I made the following notes about use of the quarry from a presentation given by the developers TLSB:
“The breakwater/embankment will be built of millions of tons of gabbro rock from a reopened
Dean Quarry in the Lizard Peninsular in Cornwall. The quarry is now owned by Shire Oak Quarries, a sister company to TLSB. It has been selected due to its proximity (when compared with shipping from outside the UK), suitability (in terms of rock density and particle size) and volume of rock available. The site is consented to extract rock and the company is preparing a planning application to replace the existing jetty with two new jetties plus a protective breakwater to enable the transport of all rock by sea, avoiding rail or road traffic for construction. The proposed jetties and breakwater would be located within the Manacles Marine Conservation Zone (MCZ). This has understandably created controversy. TLSB says that it considered alternative sources of rock from as far away as Norway, but it seems to have overlooked, for example, the suitable rock available from an existing and operational super-quarry at Glensanda in Scotland, where, subject to contract, the required particle size could be obtained.”
‘Starting Price’ should read ‘Startling Price’ 😉
Christopher Booker on it again http://www.thegwpf.com/christopher-booker-mind-blowing-figures-put-tidal-lagoons-in-land-of-make-believe/
Having designed and built the first ‘Tidal Stream Turbine’ over 25 years ago (featured on Tomorrows World) I am a little disappointed how ideas and designs get hijacked by financial interests and Government Funding, and ultimately end up on the ‘scrap-heap’ of mad ideas. The ‘Tidal Stream Turbine’ was born out of a project to provide small amounts of irrigation water to farmers in Sudan living by the Nile.

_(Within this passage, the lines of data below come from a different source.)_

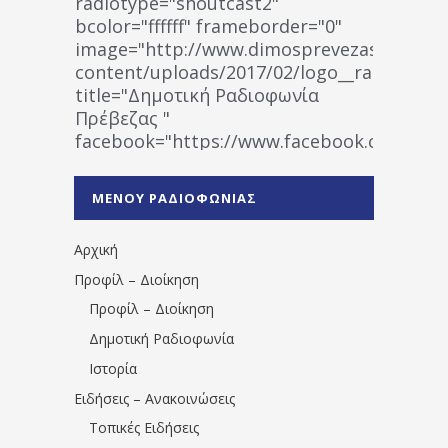
radiotype="shoutcast2"
bcolor="ffffff" frameborder="0"
image="http://www.dimosprevezas.gr/wp-
content/uploads/2017/02/logo__radiofonias
title="Δημοτική Ραδιοφωνία
Πρέβεζας "
facebook="https://www.facebook.co
%CE%A1%CE%B1%CE%B4%CE%B9%CE%BF%
%CE%A0%CF%81%CE%AD%CE%B2%CE%B5%
ΜΕΝΟΥ ΡΑΔΙΟΦΩΝΙΑΣ
1531194763766854/" artist="" ]
Αρχική
Προφίλ – Διοίκηση
Προφίλ – Διοίκηση
Δημοτική Ραδιοφωνία
Ιστορία
Ειδήσεις – Ανακοινώσεις
Τοπικές Ειδήσεις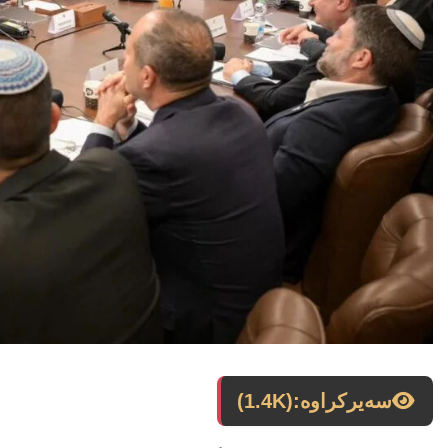
سەیرکراوە:
(1.4K)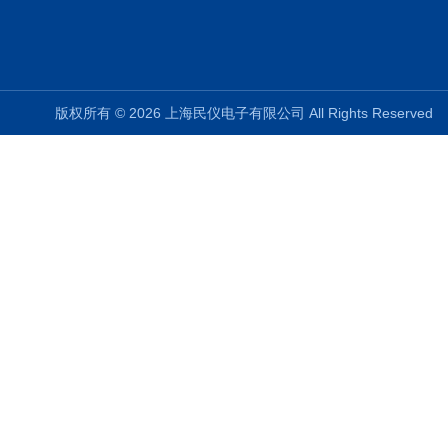
版权所有 © 2026 上海民仪电子有限公司 All Rights Reserve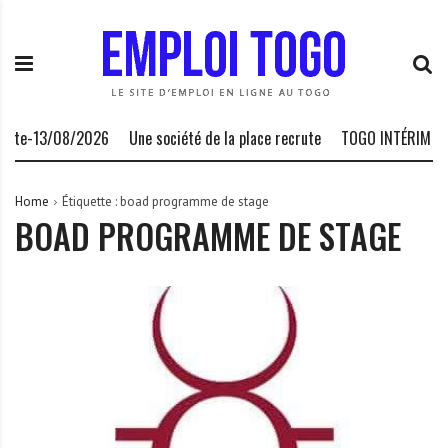
S
E
L
k
m
a
i
p
P
p
l
l
t
o
a
o
i
t
crute-13/08/2026
Une société de la place recrute
TOGO INTÉRIM SA
c
T
e
o
o
f
n
g
o
Home
Étiquette :
boad programme de stage
BOAD PROGRAMME DE STAGE
t
o
r
e
.
m
n
I
e
t
N
d
F
e
O
s
o
p
p
o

The first prototype that was installed near Fort William in Scotland, and it became obvious to me that deployment and maintenance would be the key criteria to success. Twenty years on and millions of pounds later, the technology has hardly moved forwards at all, and small technical problems turn into major disasters, such the recent demise of Tidal Energy Ltd and it’s Deltastream system. Following the original trials in Scotland, I came up with the ‘Tidal Fence Concept’ and then the ‘Tidal REEF Concept’, the latter being championed by the R.S.P.B as a far less damaging option for a major project in the Severn Estuary.
Politics and money intervened, as can be ascertained by Googling Severn Tidal And Rolls Royce, but the technology is still there, is less damaging to fish and wading birds than a conventional barrage or the Swansea Lagoon’s design, so when will people begin to listen to those who actually started the ball rolling as opposed to those who have jumped on the bandwagon to simply make money out of dodgy R&D projects?
The tidal REEF design was evolved here in Cornwall specifically to reduce the environmental impacts, and this includes a very much smaller requirement for quarried ‘armour stone’. This is because the REEF is made up of over 40% turbines and not embankment, whereas a conventional barrage or lagoon is about 90% embankment made of dredged and quarried material. This project like so many large civil engineering projects, HS2 included, is driven be money ahead of the environment and local opinion.
An interesting post. I think your technologies were among those considered in the Mersey feasibility studies I linked to in the next thread – Booker on Swansea Bay.
Click to access MTP%20FS%20Stage%203%20Feasibility%20Report.pdf
They did seem to think that the cost of power delivered was quite high.